As Brown tells it, in the fall of 1835, he found himself broke in Monroe, Michigan, having been cheated out of his summer’s earnings by a dishonest steamship captain. Brown sought employment with the local barber and, after being repeatedly turned down, he embraced the spirit of the free market and opened his own shop directly across the street from his competition. According to Brown, one of the barber’s customers offered him “a room in which to commence business. . . on the opposite side of the street” as well as his influence with the townspeople. Brown eagerly accepted and, in order to attract new business, made an impressive sign for the barbershop, advertising himself as the “Fashionable Hair-dresser from New York, Emperor of the West”. Although “the Emperor” had never actually been to New York, his marketing strategy was a great success. He reports that “in a few weeks I had the entire business of the town, to the great discomfiture of the other barber”. Flush with profit, Brown took the advice of a friend and printed and distributed “shinplasters”: promissory notes for small amounts of money — spare change, essentially — that he could give to his customers, and which would then circulate alongside other kinds of money in Monroe. Brown offers his readers a detailed explanation of this unusual economic situation:
At this time, money matters in the Western States were in a sad condition. Any person who could raise a small amount of money was permitted to establish a bank, and allowed to issue notes for four times the sum raised. This being the case, many persons borrowed money merely long enough to exhibit to the bank inspectors, and the borrowed money was returned, and the bank left without a dollar in its vaults, if indeed it had a vault about its premises. The result was that banks were started all over the Western States, and the country flooded with worthless paper. These were known as the ‘Wild Cat Banks.’ Silver coin being very scarce, and the [state-chartered] banks not being allowed to issue notes for a smaller amount than one dollar, several persons put out notes of from 6 to 75 cents in value; these were called ‘Shinplasters.’ The Shinplaster was in the shape of a promissory note, made payable on demand. I have often seen persons with large rolls of these bills, the whole not amounting to more than five dollars.

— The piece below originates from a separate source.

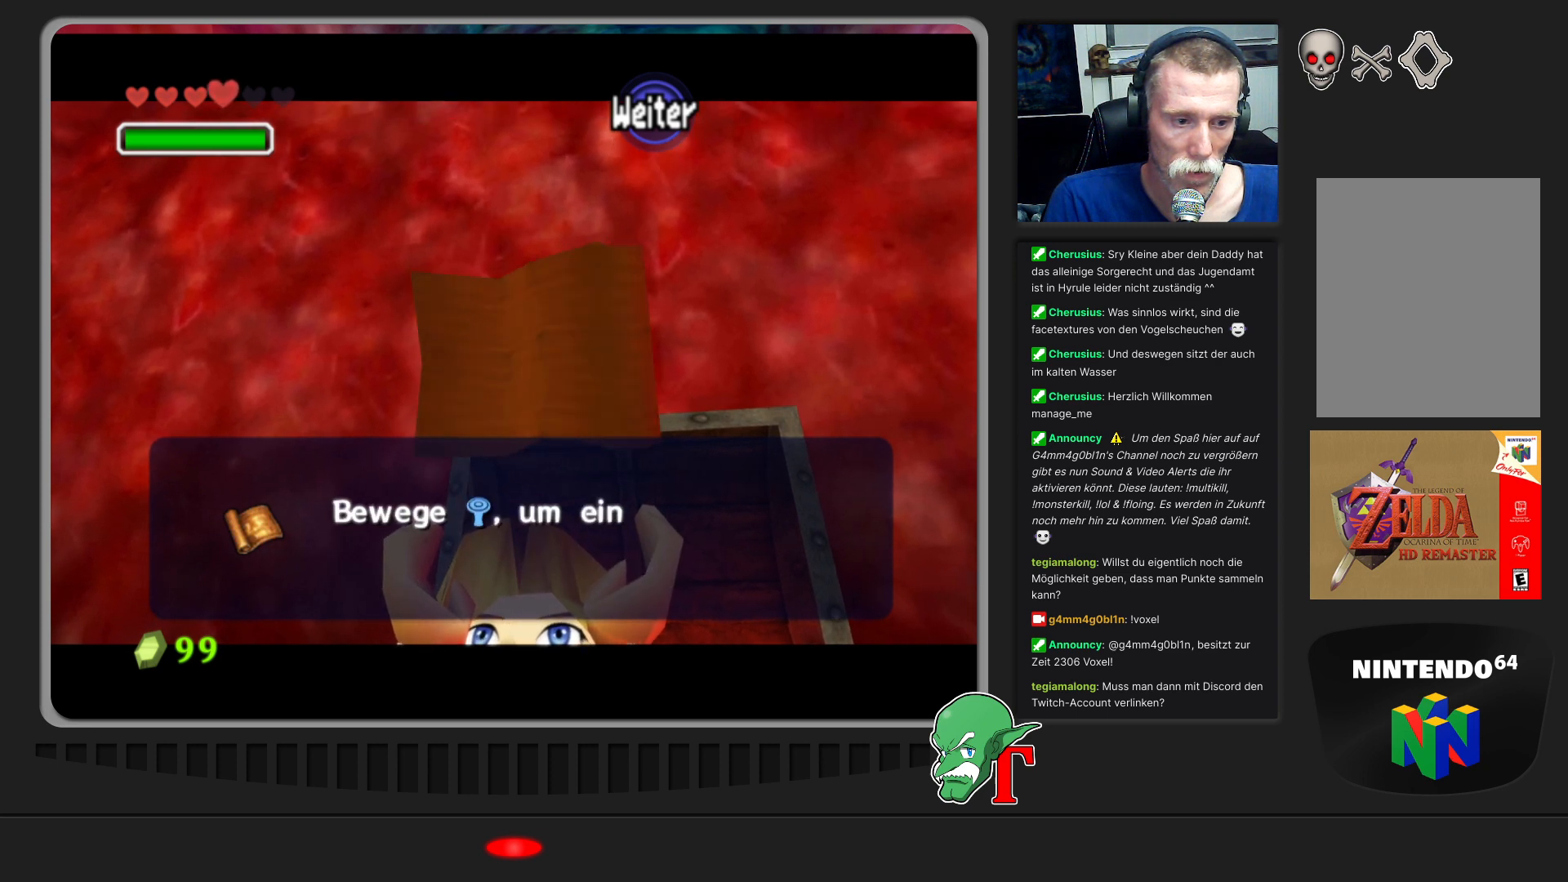
{"buttons": [], "left_stick": "up-left", "events": [[133, "A", "up"], [133, "left_stick", "down-left"], [300, "left_stick", "down-right"], [367, "left_stick", "up-right"], [467, "left_stick", "up-left"]]}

As Brown explains it, the lack of small change in Monroe — a nationwide scarcity in this period — created a demand for shinplasters: small denomination bills issued by private businesses serving as Wildcat banks (like Brown’s barber shop) and backed by nothing more than the confidence of the local community. In Bank Notes and Shinplasters: The Rage for Paper Money in the Early Republic, Joshua R. Greenberg recounts how during the 1830s these western banks were often labelled as fraudulent, “wild cat” organizations, the joke being that such banks — in order to discourage anyone from trying to redeem their notes — were “located in areas so remote that only wildcats lived nearby”. Value often decreased over distance: dollars from a Monroe, Michigan bank were worth less in New York City because the issuing bank was regarded as unreliable, while the note itself was harder to redeem (the note holder would have to travel almost six hundred miles to cash it, if it could be cashed at all). Americans would need to constantly haggle over the perceived value of hundreds of different bank notes in their day-to-day lives, while papers like Counterfeit Detector and Bank Note List and Thompson’s Bank Note Reporter provided detailed — and constantly shifting — lists of which notes were reliable and which were not.